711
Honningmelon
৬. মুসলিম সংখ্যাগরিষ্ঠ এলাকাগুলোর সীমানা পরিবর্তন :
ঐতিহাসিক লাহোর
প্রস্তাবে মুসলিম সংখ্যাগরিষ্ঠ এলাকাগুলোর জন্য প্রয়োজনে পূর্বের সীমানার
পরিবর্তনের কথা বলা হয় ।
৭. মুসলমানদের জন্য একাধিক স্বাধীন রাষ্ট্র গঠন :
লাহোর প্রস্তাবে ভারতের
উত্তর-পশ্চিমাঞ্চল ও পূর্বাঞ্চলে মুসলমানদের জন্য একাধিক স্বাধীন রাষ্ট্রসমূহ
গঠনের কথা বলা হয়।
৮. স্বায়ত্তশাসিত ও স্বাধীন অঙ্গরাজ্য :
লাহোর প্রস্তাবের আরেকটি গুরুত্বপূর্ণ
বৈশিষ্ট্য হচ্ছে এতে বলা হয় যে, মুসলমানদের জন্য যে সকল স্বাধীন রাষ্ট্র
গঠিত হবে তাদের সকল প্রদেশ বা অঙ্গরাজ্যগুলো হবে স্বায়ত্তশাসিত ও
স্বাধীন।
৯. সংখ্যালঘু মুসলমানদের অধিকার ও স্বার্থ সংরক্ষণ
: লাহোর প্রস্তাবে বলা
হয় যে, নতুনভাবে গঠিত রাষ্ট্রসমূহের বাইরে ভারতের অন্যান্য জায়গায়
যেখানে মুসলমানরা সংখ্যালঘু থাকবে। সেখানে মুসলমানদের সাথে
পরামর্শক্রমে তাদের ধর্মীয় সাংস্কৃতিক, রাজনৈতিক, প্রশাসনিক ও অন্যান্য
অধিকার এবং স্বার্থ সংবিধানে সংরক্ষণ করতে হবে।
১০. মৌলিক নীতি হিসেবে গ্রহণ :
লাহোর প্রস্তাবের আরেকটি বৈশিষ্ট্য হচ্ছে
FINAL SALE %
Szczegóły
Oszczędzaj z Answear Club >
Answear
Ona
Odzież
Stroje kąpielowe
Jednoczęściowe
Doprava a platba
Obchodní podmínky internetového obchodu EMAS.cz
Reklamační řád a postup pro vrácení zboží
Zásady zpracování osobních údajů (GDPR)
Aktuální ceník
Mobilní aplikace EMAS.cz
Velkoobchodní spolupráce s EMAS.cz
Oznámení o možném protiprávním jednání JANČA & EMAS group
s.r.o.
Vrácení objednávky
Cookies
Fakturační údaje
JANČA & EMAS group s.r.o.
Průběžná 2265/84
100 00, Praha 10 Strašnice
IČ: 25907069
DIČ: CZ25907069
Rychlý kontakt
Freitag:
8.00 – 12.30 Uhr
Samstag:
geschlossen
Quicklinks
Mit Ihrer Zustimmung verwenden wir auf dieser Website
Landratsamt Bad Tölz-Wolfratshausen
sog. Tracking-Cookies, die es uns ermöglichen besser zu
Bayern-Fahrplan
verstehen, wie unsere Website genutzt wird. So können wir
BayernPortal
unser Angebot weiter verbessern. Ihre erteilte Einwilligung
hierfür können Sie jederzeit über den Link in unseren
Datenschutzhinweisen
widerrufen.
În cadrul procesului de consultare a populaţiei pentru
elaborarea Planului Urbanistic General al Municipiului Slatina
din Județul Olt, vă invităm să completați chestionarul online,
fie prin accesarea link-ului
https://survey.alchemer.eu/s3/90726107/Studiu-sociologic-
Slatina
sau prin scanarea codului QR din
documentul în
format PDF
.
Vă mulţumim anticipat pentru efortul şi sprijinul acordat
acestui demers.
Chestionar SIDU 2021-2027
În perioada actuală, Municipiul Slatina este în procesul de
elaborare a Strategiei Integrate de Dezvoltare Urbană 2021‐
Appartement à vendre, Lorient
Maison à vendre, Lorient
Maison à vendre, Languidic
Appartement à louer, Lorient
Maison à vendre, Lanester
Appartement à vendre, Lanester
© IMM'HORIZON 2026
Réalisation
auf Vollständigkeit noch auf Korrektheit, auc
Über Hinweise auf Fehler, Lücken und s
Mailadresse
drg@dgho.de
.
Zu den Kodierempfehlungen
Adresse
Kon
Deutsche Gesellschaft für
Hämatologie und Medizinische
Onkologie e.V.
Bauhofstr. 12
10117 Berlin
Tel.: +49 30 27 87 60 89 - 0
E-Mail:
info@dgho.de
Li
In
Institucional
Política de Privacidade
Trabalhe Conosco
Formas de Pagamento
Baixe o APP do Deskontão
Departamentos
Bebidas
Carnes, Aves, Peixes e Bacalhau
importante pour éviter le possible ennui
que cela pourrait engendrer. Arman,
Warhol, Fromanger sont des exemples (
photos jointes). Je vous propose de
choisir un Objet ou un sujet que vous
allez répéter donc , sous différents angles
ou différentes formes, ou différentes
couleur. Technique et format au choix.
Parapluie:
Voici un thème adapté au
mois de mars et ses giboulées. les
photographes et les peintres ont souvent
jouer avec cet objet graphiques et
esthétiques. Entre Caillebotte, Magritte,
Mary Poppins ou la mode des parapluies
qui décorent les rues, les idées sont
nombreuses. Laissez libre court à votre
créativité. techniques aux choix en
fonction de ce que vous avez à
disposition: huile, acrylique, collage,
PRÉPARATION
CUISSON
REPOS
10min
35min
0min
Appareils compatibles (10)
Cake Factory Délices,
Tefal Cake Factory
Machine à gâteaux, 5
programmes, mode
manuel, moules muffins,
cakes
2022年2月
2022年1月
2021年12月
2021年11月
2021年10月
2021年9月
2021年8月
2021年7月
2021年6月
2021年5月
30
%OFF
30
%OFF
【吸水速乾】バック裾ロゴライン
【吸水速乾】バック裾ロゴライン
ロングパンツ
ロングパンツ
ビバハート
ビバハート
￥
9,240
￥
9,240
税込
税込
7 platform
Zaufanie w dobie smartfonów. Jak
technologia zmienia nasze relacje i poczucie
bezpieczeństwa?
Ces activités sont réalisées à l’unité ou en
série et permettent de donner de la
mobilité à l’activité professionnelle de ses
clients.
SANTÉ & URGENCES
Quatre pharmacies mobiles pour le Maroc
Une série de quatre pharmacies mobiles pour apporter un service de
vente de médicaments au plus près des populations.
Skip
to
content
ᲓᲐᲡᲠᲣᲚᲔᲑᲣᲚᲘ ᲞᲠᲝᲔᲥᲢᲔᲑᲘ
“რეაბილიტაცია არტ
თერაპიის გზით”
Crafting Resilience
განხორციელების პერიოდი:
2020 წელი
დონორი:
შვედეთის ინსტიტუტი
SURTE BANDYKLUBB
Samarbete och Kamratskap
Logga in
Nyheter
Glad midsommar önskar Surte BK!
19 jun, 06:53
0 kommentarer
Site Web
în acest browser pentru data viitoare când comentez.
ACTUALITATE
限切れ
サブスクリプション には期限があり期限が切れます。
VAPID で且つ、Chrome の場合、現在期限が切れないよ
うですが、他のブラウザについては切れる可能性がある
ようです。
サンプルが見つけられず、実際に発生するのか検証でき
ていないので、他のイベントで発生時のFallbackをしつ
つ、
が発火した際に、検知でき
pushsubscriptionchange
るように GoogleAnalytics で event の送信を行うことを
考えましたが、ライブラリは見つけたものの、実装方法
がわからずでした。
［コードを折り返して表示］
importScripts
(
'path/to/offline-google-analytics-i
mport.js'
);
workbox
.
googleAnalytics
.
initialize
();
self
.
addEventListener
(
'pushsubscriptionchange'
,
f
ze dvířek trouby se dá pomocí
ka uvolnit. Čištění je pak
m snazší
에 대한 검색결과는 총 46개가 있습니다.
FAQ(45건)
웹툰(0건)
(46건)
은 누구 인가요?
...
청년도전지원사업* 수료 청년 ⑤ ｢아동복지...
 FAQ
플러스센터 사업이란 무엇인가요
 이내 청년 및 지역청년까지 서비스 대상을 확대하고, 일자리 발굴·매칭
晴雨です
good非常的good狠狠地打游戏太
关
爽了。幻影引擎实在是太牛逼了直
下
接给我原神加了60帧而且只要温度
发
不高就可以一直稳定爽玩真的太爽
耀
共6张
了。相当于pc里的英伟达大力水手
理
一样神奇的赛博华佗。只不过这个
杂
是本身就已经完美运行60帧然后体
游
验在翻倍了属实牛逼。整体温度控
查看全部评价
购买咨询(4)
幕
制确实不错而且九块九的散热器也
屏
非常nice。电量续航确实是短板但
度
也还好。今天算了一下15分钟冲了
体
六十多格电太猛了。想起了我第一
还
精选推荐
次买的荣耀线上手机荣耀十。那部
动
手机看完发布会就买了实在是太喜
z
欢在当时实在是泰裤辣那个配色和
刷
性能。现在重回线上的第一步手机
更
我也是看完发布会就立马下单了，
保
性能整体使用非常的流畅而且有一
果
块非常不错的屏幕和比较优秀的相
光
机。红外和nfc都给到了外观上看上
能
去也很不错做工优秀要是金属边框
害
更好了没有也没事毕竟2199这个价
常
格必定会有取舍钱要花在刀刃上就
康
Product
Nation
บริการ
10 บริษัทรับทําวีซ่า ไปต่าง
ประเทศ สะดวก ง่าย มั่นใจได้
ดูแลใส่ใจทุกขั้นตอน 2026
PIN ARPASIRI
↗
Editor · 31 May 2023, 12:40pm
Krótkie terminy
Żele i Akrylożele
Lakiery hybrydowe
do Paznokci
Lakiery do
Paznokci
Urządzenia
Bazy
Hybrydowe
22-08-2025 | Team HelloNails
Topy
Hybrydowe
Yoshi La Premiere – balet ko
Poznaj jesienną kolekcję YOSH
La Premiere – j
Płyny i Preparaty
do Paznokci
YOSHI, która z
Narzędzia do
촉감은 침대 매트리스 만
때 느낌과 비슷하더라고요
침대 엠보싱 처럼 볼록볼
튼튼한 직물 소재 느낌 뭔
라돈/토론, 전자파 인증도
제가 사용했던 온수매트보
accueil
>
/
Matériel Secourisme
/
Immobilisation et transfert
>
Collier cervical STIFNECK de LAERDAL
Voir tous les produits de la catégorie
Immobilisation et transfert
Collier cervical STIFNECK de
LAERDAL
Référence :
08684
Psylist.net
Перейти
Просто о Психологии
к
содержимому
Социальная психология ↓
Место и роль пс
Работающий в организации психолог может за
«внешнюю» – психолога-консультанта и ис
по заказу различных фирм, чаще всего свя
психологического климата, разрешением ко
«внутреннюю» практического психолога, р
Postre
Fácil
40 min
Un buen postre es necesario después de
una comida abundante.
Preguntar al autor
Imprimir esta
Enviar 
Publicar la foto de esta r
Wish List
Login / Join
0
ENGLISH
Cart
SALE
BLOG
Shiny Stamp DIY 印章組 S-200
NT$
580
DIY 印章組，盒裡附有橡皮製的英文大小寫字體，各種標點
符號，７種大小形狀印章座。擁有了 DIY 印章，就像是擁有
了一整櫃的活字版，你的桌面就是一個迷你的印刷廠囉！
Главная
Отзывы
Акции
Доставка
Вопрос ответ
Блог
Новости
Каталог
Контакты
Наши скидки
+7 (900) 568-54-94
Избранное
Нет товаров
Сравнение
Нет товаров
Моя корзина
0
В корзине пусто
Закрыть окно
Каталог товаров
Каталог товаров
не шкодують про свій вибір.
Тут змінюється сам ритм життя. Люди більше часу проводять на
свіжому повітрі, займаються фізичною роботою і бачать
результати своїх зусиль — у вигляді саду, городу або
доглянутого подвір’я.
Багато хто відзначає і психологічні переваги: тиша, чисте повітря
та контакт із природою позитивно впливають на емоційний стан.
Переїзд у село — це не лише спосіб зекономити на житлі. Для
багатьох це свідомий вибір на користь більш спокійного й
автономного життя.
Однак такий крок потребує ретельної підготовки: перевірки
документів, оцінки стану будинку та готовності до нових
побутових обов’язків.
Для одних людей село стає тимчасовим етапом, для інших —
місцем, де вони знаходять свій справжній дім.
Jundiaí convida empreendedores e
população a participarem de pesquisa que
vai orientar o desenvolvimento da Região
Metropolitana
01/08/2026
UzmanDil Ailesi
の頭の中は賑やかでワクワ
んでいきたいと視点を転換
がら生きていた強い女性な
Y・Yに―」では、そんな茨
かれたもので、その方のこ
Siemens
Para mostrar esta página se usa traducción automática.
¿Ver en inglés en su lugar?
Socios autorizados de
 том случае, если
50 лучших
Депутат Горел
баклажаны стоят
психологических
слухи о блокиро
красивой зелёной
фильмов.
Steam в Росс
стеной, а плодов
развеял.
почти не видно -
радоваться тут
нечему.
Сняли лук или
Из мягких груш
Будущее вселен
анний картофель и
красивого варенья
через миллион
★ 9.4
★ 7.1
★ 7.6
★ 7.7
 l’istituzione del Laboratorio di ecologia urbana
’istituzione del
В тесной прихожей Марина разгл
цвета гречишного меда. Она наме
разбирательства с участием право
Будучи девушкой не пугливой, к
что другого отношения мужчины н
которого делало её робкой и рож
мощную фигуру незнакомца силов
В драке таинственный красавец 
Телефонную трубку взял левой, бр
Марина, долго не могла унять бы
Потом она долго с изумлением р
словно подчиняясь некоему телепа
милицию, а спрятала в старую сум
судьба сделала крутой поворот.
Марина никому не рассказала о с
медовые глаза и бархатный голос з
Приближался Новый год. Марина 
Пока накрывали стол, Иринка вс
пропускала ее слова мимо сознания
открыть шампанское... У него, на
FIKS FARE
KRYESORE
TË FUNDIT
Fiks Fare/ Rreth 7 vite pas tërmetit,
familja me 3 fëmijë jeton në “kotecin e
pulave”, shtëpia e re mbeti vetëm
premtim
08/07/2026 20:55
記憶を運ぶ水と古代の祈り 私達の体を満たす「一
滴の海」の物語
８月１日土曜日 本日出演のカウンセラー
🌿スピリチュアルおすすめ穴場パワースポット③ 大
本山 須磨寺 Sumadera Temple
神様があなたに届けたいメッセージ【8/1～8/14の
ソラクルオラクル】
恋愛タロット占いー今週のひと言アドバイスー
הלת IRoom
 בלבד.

> _DIRECTIONS_: Exactly how many lines of the records hold "життя"? Give the number without any words.

> _RESULT OF THIS EXERCISE_: 2